Reproduce the lines of the items below exactly, starting at the line holding "order: Myrtales" and running through the end of the items, both ends included.

=== DATA PROVIDED ===

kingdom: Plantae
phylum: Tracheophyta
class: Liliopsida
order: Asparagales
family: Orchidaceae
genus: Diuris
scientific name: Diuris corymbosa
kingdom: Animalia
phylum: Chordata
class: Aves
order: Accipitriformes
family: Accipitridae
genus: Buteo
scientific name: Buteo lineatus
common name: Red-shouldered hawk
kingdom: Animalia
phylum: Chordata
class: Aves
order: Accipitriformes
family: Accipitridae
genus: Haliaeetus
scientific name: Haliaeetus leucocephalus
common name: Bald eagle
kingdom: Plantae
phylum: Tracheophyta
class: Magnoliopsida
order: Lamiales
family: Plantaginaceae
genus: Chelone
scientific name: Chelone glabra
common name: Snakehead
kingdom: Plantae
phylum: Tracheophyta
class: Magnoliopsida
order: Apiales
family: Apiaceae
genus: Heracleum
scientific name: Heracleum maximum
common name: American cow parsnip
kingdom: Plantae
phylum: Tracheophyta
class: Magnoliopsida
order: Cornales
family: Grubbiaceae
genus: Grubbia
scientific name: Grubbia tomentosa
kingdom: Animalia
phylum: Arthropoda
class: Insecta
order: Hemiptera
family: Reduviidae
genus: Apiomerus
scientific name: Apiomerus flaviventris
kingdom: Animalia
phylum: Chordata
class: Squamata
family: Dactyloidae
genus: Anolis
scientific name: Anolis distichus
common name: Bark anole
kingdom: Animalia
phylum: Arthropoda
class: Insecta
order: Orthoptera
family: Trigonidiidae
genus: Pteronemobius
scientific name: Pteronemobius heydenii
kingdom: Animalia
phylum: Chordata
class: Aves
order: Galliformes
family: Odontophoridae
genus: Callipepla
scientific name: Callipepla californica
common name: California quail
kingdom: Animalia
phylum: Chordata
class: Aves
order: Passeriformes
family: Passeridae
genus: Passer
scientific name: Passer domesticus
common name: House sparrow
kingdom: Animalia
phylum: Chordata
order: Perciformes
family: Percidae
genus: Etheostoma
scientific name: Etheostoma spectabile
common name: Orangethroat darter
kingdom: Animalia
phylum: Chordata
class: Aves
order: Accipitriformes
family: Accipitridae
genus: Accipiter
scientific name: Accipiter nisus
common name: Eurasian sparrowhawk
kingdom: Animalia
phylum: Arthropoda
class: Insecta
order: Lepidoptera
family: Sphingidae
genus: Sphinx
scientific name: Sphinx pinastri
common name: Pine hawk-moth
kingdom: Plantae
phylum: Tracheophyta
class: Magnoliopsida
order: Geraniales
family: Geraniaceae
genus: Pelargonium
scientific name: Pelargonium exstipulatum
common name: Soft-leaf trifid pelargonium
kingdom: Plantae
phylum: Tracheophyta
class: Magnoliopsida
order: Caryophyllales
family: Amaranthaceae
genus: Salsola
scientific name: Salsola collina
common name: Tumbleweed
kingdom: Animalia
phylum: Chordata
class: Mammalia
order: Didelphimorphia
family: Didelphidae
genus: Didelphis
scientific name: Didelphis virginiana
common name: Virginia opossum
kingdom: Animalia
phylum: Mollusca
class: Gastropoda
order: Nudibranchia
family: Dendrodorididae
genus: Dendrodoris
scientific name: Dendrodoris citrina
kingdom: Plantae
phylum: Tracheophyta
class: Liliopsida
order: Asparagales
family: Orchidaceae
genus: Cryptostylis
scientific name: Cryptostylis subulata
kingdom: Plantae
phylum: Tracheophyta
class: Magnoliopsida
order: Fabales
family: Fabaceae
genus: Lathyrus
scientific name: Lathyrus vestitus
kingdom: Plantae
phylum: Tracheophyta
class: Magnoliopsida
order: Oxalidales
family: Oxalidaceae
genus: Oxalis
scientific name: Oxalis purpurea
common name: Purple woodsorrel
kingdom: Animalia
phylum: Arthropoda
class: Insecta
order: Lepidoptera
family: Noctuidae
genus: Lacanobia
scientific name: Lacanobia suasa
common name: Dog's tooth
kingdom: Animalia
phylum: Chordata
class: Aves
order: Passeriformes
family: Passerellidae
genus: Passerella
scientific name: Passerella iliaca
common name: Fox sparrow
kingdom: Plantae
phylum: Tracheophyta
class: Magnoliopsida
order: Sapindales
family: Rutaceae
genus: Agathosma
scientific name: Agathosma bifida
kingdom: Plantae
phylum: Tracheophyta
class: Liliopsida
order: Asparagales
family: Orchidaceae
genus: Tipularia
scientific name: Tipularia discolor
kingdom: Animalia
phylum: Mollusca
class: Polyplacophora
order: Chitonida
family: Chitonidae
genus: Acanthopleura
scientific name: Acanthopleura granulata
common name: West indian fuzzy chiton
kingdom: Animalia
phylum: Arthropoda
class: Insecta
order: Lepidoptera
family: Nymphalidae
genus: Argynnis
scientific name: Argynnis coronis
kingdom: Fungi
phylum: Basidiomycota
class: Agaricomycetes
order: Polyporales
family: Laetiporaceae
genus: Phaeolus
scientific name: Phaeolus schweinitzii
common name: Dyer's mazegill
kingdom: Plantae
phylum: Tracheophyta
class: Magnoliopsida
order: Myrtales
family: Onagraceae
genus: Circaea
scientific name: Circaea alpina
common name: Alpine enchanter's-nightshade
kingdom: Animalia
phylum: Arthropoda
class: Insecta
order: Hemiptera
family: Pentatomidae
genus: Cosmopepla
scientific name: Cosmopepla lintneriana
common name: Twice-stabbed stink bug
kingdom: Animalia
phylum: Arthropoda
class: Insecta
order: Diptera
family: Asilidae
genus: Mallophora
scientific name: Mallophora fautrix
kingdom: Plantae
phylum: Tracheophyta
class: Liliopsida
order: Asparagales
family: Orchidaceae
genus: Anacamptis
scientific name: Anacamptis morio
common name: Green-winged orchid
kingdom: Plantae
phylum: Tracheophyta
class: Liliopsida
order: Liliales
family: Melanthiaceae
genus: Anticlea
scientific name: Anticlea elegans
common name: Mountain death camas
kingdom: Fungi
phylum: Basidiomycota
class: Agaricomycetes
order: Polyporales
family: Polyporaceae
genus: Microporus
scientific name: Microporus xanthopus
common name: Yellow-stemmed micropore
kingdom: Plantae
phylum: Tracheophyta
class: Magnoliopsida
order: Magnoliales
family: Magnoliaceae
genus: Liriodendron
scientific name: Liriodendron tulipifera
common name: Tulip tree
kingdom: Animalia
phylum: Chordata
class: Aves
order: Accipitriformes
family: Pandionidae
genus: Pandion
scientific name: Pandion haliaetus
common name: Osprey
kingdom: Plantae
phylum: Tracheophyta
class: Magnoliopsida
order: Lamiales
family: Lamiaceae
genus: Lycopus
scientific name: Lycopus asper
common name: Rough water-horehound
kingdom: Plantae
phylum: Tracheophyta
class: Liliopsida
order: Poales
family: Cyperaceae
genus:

===

COMPLETE RESPONSE:
order: Myrtales
family: Onagraceae
genus: Circaea
scientific name: Circaea alpina
common name: Alpine enchanter's-nightshade
kingdom: Animalia
phylum: Arthropoda
class: Insecta
order: Hemiptera
family: Pentatomidae
genus: Cosmopepla
scientific name: Cosmopepla lintneriana
common name: Twice-stabbed stink bug
kingdom: Animalia
phylum: Arthropoda
class: Insecta
order: Diptera
family: Asilidae
genus: Mallophora
scientific name: Mallophora fautrix
kingdom: Plantae
phylum: Tracheophyta
class: Liliopsida
order: Asparagales
family: Orchidaceae
genus: Anacamptis
scientific name: Anacamptis morio
common name: Green-winged orchid
kingdom: Plantae
phylum: Tracheophyta
class: Liliopsida
order: Liliales
family: Melanthiaceae
genus: Anticlea
scientific name: Anticlea elegans
common name: Mountain death camas
kingdom: Fungi
phylum: Basidiomycota
class: Agaricomycetes
order: Polyporales
family: Polyporaceae
genus: Microporus
scientific name: Microporus xanthopus
common name: Yellow-stemmed micropore
kingdom: Plantae
phylum: Tracheophyta
class: Magnoliopsida
order: Magnoliales
family: Magnoliaceae
genus: Liriodendron
scientific name: Liriodendron tulipifera
common name: Tulip tree
kingdom: Animalia
phylum: Chordata
class: Aves
order: Accipitriformes
family: Pandionidae
genus: Pandion
scientific name: Pandion haliaetus
common name: Osprey
kingdom: Plantae
phylum: Tracheophyta
class: Magnoliopsida
order: Lamiales
family: Lamiaceae
genus: Lycopus
scientific name: Lycopus asper
common name: Rough water-horehound
kingdom: Plantae
phylum: Tracheophyta
class: Liliopsida
order: Poales
family: Cyperaceae
genus:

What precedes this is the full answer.